▶ [Extract to read]
>> BEGIN
Federal Breakout from Chattanooga

In late November 1863, Union forces commanded by Major General Ulysses S. Grant successfully lifted Confederate General Joseph E. Johnston’s siege of Chattanooga, Tennessee. Union victories at the Battle of Lookout Mountain (November 24) and the Battle of Missionary Ridge (November 25) forced Johnston to withdraw thirty miles south near Dalton, Georgia.

Grant’s Umbrella Strategy

After the Federal breakout from Chattanooga, President Abraham Lincoln promoted Grant to the special rank of Lieutenant General and placed him in command of all Union armies. Grant moved his headquarters to Washington, leaving his trusted subordinate, Major General William T. Sherman, in command of federal operations in the western theater.

Grant’s primary military strategy was a coordinated effort to attack and defeat the two main Confederate armies in the field, Robert E. Lee and the Army of Northern Virginia in the east, and Joseph E. Johnston and the Army of Tennessee in the west.

Sherman Moves into Georgia

On May 5, 1864, Grant launched his Overland Campaign against Lee in Virginia. Two days later, Sherman led three armies, the Army of the Tennessee, commanded by Major General James B. McPherson; the Army of the Ohio, commanded by Major General John M. Schofield; and the Army of the Cumberland, commanded by Major General George H. Thomas, out of Tennessee in pursuit of Johnston’s army in northern Georgia.

Fighting Along the Western and Atlantic Railroad

Throughout the summer of 1864, the Confederate and Union armies engaged in a series of battles between Dalton and Atlanta in northern Georgia. Most of the fighting occurred at places on or near the Western and Atlantic Railroad, which connected Chattanooga and Atlanta. Both sides depended on the railway for supplies throughout the campaign. In a pattern that he often repeated, Sherman used flanking movements that threatened the railway to Johnston’s rear, forcing the Confederate commander to retreat south to protect his supply lines.

Hood Replaces Johnston

By mid-July, Sherman had driven Johnston’s army to the outskirts of Atlanta. Many Southerners, including President Jefferson Davis, had grown weary of Johnston’s strategy of retreat. On July 17, 1864, Davis relieved Johnston of his command, replacing him with General John Bell Hood. Known as an aggressive fighter, Hood was a veteran officer with a reputation for personal bravery who had suffered severe wounds at the Battle of Gettysburg (July 1–3, 1863) and the Battle of Chickamauga (September 19–20, 1863). General Hood wasted little time responding to Southerners’ calls for action.
>> END
▶ [Goal of the exercise] In the passage on the Federal breakout from Chattanooga, copy the text starting at "After the Federal" and ending at "the western theater.".

▶ [Dataset entries]
>> BEGIN
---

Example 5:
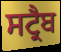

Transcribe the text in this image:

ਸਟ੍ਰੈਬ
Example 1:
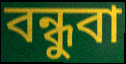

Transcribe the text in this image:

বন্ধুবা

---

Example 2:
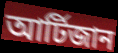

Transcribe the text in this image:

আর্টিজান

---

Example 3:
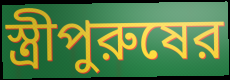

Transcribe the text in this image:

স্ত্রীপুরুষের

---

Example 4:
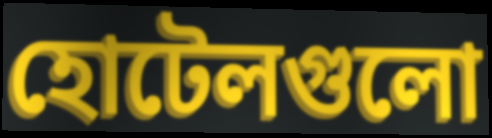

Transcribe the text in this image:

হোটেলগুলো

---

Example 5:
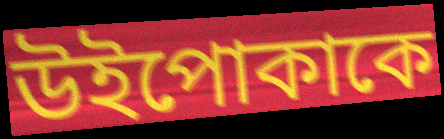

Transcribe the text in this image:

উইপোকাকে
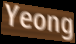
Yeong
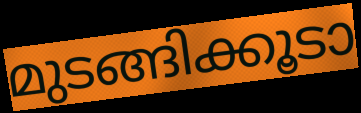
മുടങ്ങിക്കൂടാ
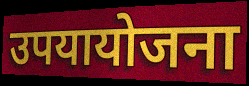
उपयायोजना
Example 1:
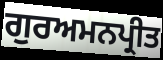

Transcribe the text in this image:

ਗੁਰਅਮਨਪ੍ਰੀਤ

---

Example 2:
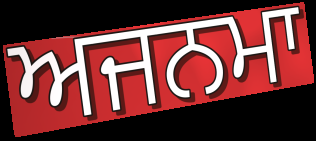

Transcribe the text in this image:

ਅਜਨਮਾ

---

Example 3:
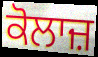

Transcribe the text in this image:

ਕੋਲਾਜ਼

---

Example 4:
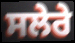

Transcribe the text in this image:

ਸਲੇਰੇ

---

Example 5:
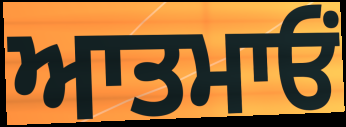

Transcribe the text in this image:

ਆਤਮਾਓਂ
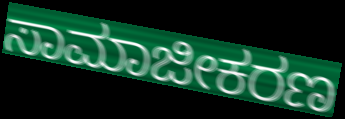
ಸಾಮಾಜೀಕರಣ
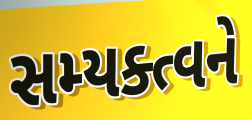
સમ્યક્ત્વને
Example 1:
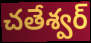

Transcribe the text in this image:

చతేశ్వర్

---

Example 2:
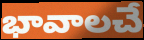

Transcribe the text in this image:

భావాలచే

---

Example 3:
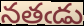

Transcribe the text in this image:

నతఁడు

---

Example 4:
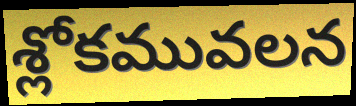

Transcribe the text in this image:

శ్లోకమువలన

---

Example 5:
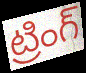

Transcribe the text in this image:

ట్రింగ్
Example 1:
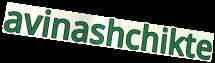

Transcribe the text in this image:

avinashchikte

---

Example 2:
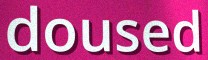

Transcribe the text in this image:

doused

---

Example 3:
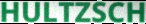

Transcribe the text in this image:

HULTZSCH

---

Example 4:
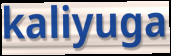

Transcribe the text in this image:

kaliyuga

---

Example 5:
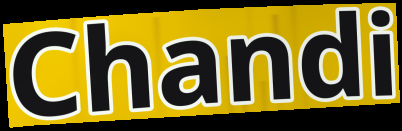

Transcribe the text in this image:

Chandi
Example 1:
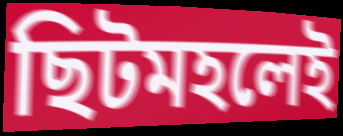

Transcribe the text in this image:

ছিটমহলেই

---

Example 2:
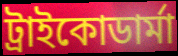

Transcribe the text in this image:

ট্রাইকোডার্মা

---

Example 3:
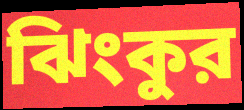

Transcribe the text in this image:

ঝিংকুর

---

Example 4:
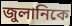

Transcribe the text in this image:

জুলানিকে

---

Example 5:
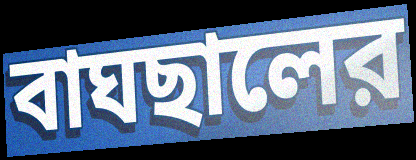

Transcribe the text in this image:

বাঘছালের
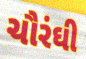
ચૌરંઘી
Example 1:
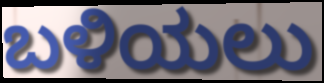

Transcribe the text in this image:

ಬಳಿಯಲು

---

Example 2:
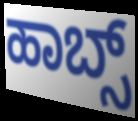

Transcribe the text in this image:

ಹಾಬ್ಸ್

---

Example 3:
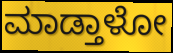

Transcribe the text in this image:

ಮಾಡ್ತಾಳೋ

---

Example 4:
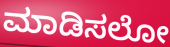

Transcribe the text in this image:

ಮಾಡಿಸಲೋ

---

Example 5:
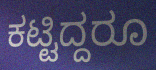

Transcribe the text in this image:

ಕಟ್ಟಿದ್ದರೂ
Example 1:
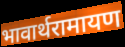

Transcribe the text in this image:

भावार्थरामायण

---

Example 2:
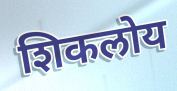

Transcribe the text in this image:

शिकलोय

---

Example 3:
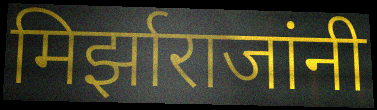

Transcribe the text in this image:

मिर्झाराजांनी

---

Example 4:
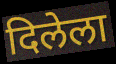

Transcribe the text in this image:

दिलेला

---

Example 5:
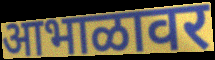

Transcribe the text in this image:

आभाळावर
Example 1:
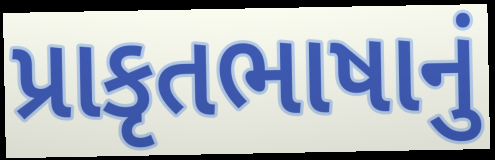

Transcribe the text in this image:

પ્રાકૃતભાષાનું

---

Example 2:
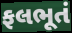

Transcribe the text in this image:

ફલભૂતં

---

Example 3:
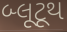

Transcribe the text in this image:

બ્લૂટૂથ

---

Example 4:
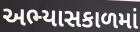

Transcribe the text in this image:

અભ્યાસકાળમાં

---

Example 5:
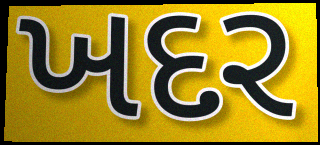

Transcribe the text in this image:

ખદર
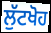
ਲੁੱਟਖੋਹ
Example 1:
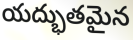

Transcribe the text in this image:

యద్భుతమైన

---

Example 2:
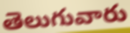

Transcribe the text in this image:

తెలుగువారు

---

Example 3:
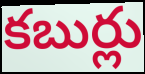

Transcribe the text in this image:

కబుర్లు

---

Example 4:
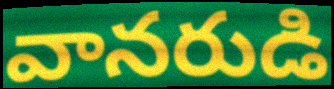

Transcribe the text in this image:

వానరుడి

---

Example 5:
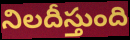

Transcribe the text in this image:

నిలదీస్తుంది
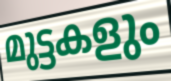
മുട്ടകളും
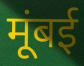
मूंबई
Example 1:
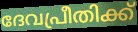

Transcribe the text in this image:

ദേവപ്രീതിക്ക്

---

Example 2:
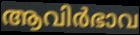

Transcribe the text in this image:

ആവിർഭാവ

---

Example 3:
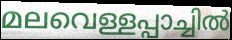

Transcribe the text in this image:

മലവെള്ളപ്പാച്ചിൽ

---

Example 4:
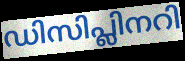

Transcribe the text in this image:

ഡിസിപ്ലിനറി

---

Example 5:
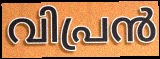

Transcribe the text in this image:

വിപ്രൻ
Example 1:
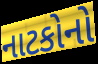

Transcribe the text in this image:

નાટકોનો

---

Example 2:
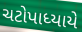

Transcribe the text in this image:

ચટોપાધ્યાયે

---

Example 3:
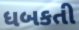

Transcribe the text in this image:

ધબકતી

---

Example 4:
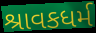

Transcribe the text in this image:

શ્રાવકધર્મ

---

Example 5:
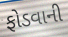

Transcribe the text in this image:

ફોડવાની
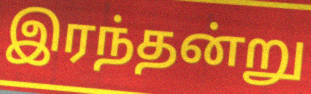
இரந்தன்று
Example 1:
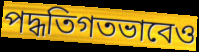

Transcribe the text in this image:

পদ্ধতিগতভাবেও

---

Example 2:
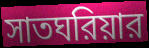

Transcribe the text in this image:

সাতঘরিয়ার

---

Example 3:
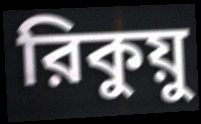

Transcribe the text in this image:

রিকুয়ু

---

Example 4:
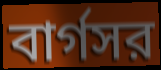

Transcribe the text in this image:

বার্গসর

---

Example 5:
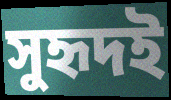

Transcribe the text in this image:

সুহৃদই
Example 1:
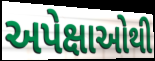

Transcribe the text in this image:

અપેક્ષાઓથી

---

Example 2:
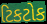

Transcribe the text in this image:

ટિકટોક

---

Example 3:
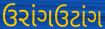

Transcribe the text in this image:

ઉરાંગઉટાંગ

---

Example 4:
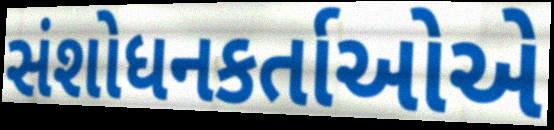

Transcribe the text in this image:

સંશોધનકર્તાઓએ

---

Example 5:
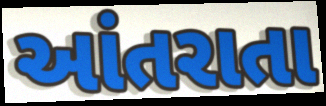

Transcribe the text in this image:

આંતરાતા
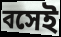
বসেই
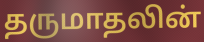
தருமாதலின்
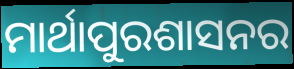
>> END
▶ [Result for this task]
After the Federal breakout from Chattanooga, President Abraham Lincoln promoted Grant to the special rank of Lieutenant General and placed him in command of all Union armies. Grant moved his headquarters to Washington, leaving his trusted subordinate, Major General William T. Sherman, in command of federal operations in the western theater.